Cost-Benefit Analysis of Automating Modular Construction Manufacturing for Affordable Housing

Enaam OudaMahmoud Haggag^*

• United Arab Emirates University College of Engineering, Al Ain, United Arab Emirates

The potential of modular construction to deliver affordable housing can be enhanced through automation. However, high upfront investment for automation raises concerns about its economic feasibility. This study aims to evaluate the economic viability and sustainability of automating modular construction manufacturing for affordable housing delivery by conducting a cost-benefit analysis. The study employs a two-stage quantitative approach. The first stage involves using simulation results from a previous study conducted by the authors to analyse the production time of manual and automated factory setups, while the second stage entails collecting and comparing the costs and metrics associated with both setups, focusing on labor wages, robot and machinery costs, and energy consumption. Results show that automation reduces production time by almost 40% per unit, labor wages by 69.7% per unit, and energy consumption cost by 11.6% per unit.
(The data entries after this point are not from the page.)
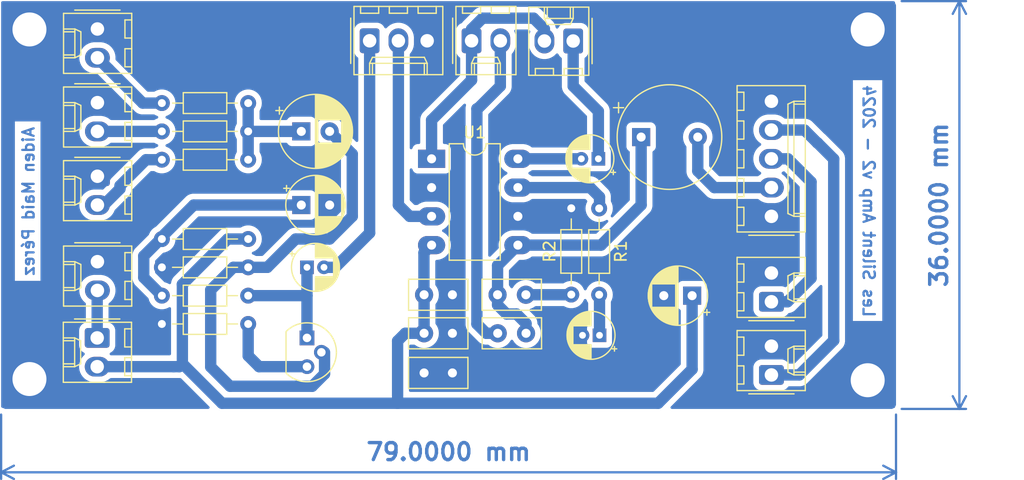
<source format=kicad_pcb>
(kicad_pcb
	(version 20240108)
	(generator "pcbnew")
	(generator_version "8.0")
	(general
		(thickness 1.6)
		(legacy_teardrops no)
	)
	(paper "A4")
	(layers
		(0 "F.Cu" signal)
		(31 "B.Cu" signal)
		(32 "B.Adhes" user "B.Adhesive")
		(33 "F.Adhes" user "F.Adhesive")
		(34 "B.Paste" user)
		(35 "F.Paste" user)
		(36 "B.SilkS" user "B.Silkscreen")
		(37 "F.SilkS" user "F.Silkscreen")
		(38 "B.Mask" user)
		(39 "F.Mask" user)
		(40 "Dwgs.User" user "User.Drawings")
		(41 "Cmts.User" user "User.Comments")
		(42 "Eco1.User" user "User.Eco1")
		(43 "Eco2.User" user "User.Eco2")
		(44 "Edge.Cuts" user)
		(45 "Margin" user)
		(46 "B.CrtYd" user "B.Courtyard")
		(47 "F.CrtYd" user "F.Courtyard")
		(48 "B.Fab" user)
		(49 "F.Fab" user)
		(50 "User.1" user)
		(51 "User.2" user)
		(52 "User.3" user)
		(53 "User.4" user)
		(54 "User.5" user)
		(55 "User.6" user)
		(56 "User.7" user)
		(57 "User.8" user)
		(58 "User.9" user)
	)
	(setup
		(pad_to_mask_clearance 0)
		(allow_soldermask_bridges_in_footprints no)
		(pcbplotparams
			(layerselection 0x00010fc_ffffffff)
			(plot_on_all_layers_selection 0x0000000_00000000)
			(disableapertmacros no)
			(usegerberextensions no)
			(usegerberattributes yes)
			(usegerberadvancedattributes yes)
			(creategerberjobfile yes)
			(dashed_line_dash_ratio 12.000000)
			(dashed_line_gap_ratio 3.000000)
			(svgprecision 4)
			(plotframeref no)
			(viasonmask no)
			(mode 1)
			(useauxorigin no)
			(hpglpennumber 1)
			(hpglpenspeed 20)
			(hpglpendiameter 15.000000)
			(pdf_front_fp_property_popups yes)
			(pdf_back_fp_property_popups yes)
			(dxfpolygonmode yes)
			(dxfimperialunits yes)
			(dxfusepcbnewfont yes)
			(psnegative no)
			(psa4output no)
			(plotreference yes)
			(plotvalue yes)
			(plotfptext yes)
			(plotinvisibletext no)
			(sketchpadsonfab no)
			(subtractmaskfromsilk no)
			(outputformat 1)
			(mirror no)
			(drillshape 1)
			(scaleselection 1)
			(outputdirectory "")
		)
	)
	(net 0 "")
	(net 1 "Net-(Bass1-Pin_1)")
	(net 2 "Net-(Bass1-Pin_2)")
	(net 3 "Net-(Power-Input1-Pin_2)")
	(net 4 "GND")
	(net 5 "Net-(C5-Pad1)")
	(net 6 "Net-(C6-Pad2)")
	(net 7 "Net-(Gain1-Pin_1)")
	(net 8 "Net-(C7-Pad2)")
	(net 9 "Net-(C7-Pad1)")
	(net 10 "Net-(C9-Pad2)")
	(net 11 "Net-(Q1-G)")
	(net 12 "Net-(Output-Speaker1-Pin_1)")
	(net 13 "Net-(Output-Jack-6.1-Pin_1)")
	(net 14 "Net-(Q1-S)")
	(net 15 "Net-(Q1-D)")
	(net 16 "Net-(U1-BYPASS)")
	(net 17 "Net-(C11-Pad1)")
	(net 18 "Net-(U1-+)")
	(net 19 "Net-(Vol1-Pin_1)")
	(net 20 "Net-(SW1A-B)")
	(net 21 "Net-(C10-Pad1)")
	(net 22 "Net-(Input1-Pin_2)")
	(net 23 "Net-(Input2-Pin_2)")
	(net 24 "Net-(Input3-Pin_2)")
	(footprint "Connector_Molex:Molex_KK-254_AE-6410-02A_1x02_P2.54mm_Vertical" (layer "F.Cu") (at 89 58.5 90))
	(footprint "Resistor_THT:R_Axial_DIN0204_L3.6mm_D1.6mm_P7.62mm_Horizontal" (layer "F.Cu") (at 35.19 37))
	(footprint "Capacitor_THT:CP_Radial_D4.0mm_P1.50mm" (layer "F.Cu") (at 73.7226 39.42 180))
	(footprint "Resistor_THT:R_Axial_DIN0204_L3.6mm_D1.6mm_P7.62mm_Horizontal" (layer "F.Cu") (at 42.81 49 180))
	(footprint "Package_TO_SOT_THT:TO-92" (layer "F.Cu") (at 48 55.23 -90))
	(footprint "Connector_Molex:Molex_KK-254_AE-6410-02A_1x02_P2.54mm_Vertical" (layer "F.Cu") (at 29.5 27.96 -90))
	(footprint "Connector_Molex:Molex_KK-254_AE-6410-02A_1x02_P2.54mm_Vertical" (layer "F.Cu") (at 29.5 34.46 -90))
	(footprint "Connector_Molex:Molex_KK-254_AE-6410-03A_1x03_P2.54mm_Vertical" (layer "F.Cu") (at 53.53 29))
	(footprint "Capacitor_THT:CP_Radial_D4.0mm_P1.50mm" (layer "F.Cu") (at 48 49))
	(footprint "Resistor_THT:R_Axial_DIN0204_L3.6mm_D1.6mm_P7.62mm_Horizontal" (layer "F.Cu") (at 35.19 34.5))
	(footprint "Capacitor_THT:CP_Radial_D6.3mm_P2.50mm" (layer "F.Cu") (at 47.5 37))
	(footprint "Capacitor_THT:C_Disc_D5.0mm_W2.5mm_P2.50mm" (layer "F.Cu") (at 58.338578 58.322545))
	(footprint "Resistor_THT:R_Axial_DIN0204_L3.6mm_D1.6mm_P7.62mm_Horizontal" (layer "F.Cu") (at 73.793427 43.79787 -90))
	(footprint "Package_DIP:DIP-8_W7.62mm_LongPads" (layer "F.Cu") (at 59 39.42))
	(footprint "Capacitor_THT:CP_Radial_D4.0mm_P1.50mm" (layer "F.Cu") (at 73.825 55 180))
	(footprint "Connector_Molex:Molex_KK-254_AE-6410-05A_1x05_P2.54mm_Vertical" (layer "F.Cu") (at 89 44.5 90))
	(footprint "Capacitor_THT:CP_Radial_D5.0mm_P2.50mm" (layer "F.Cu") (at 82 51.5 180))
	(footprint "Capacitor_THT:CP_Radial_Tantal_D9.0mm_P5.00mm" (layer "F.Cu") (at 77.5 37.5))
	(footprint "Connector_Molex:Molex_KK-254_AE-6410-02A_1x02_P2.54mm_Vertical"
		(layer "F.Cu")
		(uuid "9b00f2b0-5e22-49e0-9936-9c4373f853b0")
		(at 29.5 48.5 -90)
		(descr "Molex KK-254 Interconnect System, old/engineering part number: AE-6410-02A example for new part number: 22-27-2021, 2 Pins (http://www.molex.com/pdm_docs/sd/022272021_sd.pdf), generated with kicad-footprint-generator")
		(tags "connector Molex KK-254 vertical")
		(property "Reference" "Power-Input1"
			(at 1.27 -4.12 90)
			(layer "F.SilkS")
			(hide yes)
			(uuid "f4ab6960-ad52-4357-a6d9-50d31fe5592d")
			(effects
				(font
					(size 1 1)
					(thickness 0.15)
				)
			)
		)
		(property "Value" "Screw_Terminal_01x02"
			(at 1.27 4.08 90)
			(layer "F.Fab")
			(hide yes)
			(uuid "7cd3f1a1-ae1e-4062-b3c5-4801069033d4")
			(effects
				(font
					(size 1 1)
					(thickness 0.15)
				)
			)
		)
		(property "Footprint" "Connector_Molex:Molex_KK-254_AE-6410-02A_1x02_P2.54mm_Vertical"
			(at 0 0 -90)
			(unlocked yes)
			(layer "F.Fab")
			(hide yes)
			(uuid "b85452f8-33f9-410b-91a3-9655622741c3")
			(effects
				(font
					(size 1.27 1.27)
				)
			)
		)
		(property "Datasheet" ""
			(at 0 0 -90)
			(unlocked yes)
			(layer "F.Fab")
			(hide yes)
			(uuid "857c1568-e12b-408b-b4d5-64a
... [204572 chars truncated]
</source>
While adopting automation requires a high investment in robotic systems — approximately 321% higher than the cost of manual setup — and increases annual maintenance costs by the same amount, the long-term savings and increased efficiency demonstrate the economic viability of automation, with an estimated payback period of around 3 years. The study concludes that automation offers substantial economic and operational benefits for modular manufacturing, offering valuable insights for stakeholders in the modular construction industry aiming to optimize their production systems for affordability and sustainability. The analysis is limited to the direct costs and benefits of the main manufacturing process, excluding idle time, indirect costs, and environmental and quality impacts. Future research should expand the model's scope to include full factory operations, MEP integration, logistics, and full assembly; apply probabilistic sensitivity analysis to capture uncertainty; and assess the environmental and life-cycle impacts of automation.